Die Nominierungen für den Deutschen Fernsehpreis 2022

Doch wer darf nun konkret auf Auszeichnungen hoffen? Im maßgeblichen Vergleich der Werkkategorien nach Sendergruppen führt das ZDF mit 13 Nennungen, gefolgt von der ARD mit zehn Nennungen, sowie RTL Deutschland mit sieben und RTLzwei sowie ProSiebenSat.1 mit jeweils zwei Nennungen. Ebenfalls jeweils zwei Nennungen gehen an MagentaTV und Netflix, sowie je eine Nominierung an Amazon Prime und Sky.  Bezieht man auch die Personen-Kategorien mit ein, dann liegt das ZDF mit 25 vor der ARD mit 24 Nennungen. RTL Deutschland kommt auf 14, Netflix auf acht, ProSiebenSat.1 auf sieben, Sky auf fünf, Magenta TV auf vier, RTLzwei auf zwei und Amazon Prime und Welt auf jeweils eine.

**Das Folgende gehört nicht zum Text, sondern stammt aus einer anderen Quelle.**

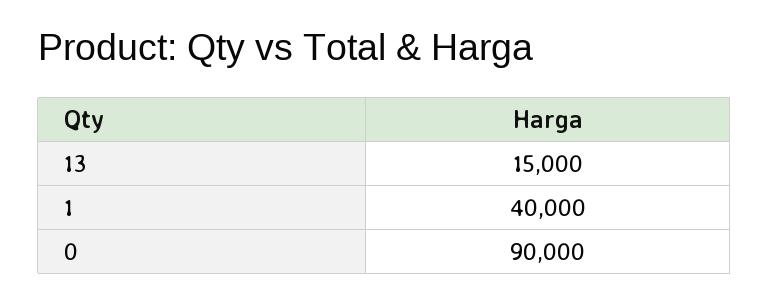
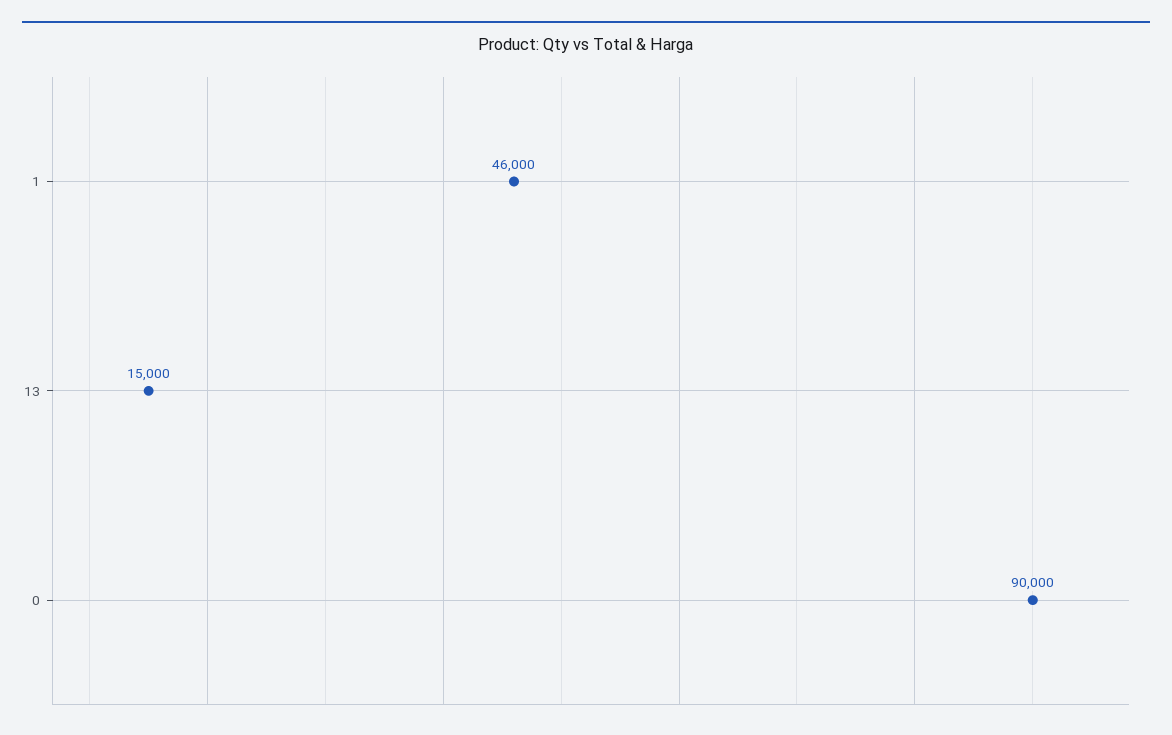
  {
    "13": 15000,
-   "1": 40000,
+   "1": 46000,
    "0": 90000
  }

The Billion Dollar Code © Netflix/Kundschafter Film The Billion Dollar Code führt gemeinsam mit Der Pass das Ranking an
Im Vergleich der nominierten Produktionen führen in der Fiktion der Mehrteiler "The Billion Dollar Code" (Netflix) und die Drama-Serie "Der Pass" (Sky) mit je fünf Nominierungen. Auf vier Nennungen kommt der Fernsehfilm "Die Wannseekonferenz" (ZDF), und je drei Nennungen gehen an "Faking Hitler" (RTL+), "Ein Leben lang" (ARD), "Schneller als die Angst" (ARD) und "Oh Hell" (MagentaTV). In der Unterhaltung erhält "Wer stiehlt mir die Show" (ProSieben) drei Nominierungen, und in der Information gehen drei Nennungen an "Kevin Kühnert und die SPD" (NDR). Der Frauen-Anteil über alle Kategorien hinweg liegt bei 36 Prozent der Nominierungen.

Verliehen wird der Deutsche Fernsehpreis in diesem Jahr erstmals an zwei Abenden. Schon am 13. September gibt es die "Nacht der Kreativen", während der die Preise in den Personenkategorien Beste Regie, Bestes Buch, Beste Kamera, Bester Schnitt, Beste Musik und Beste Ausstattung in Fiktion, Unterhaltung und Information ausgezeichnet werden. Durch diesen Abend, der im Kölner Studio Ehrenfeld stattfindet, wird Jana Pareigis führen. Alle weiteren Kategorien gibt's dann einen Abend später im Rahmen der Show "Die TV-Highlights des Jahres", die zeitversetzt im ZDF übertragen wird. In diesem Rahmen werden auch der Förderpreis und der Ehrenpreis der Stifter vergeben. Moderieren wird einmal mehr Barbara Schöneberger.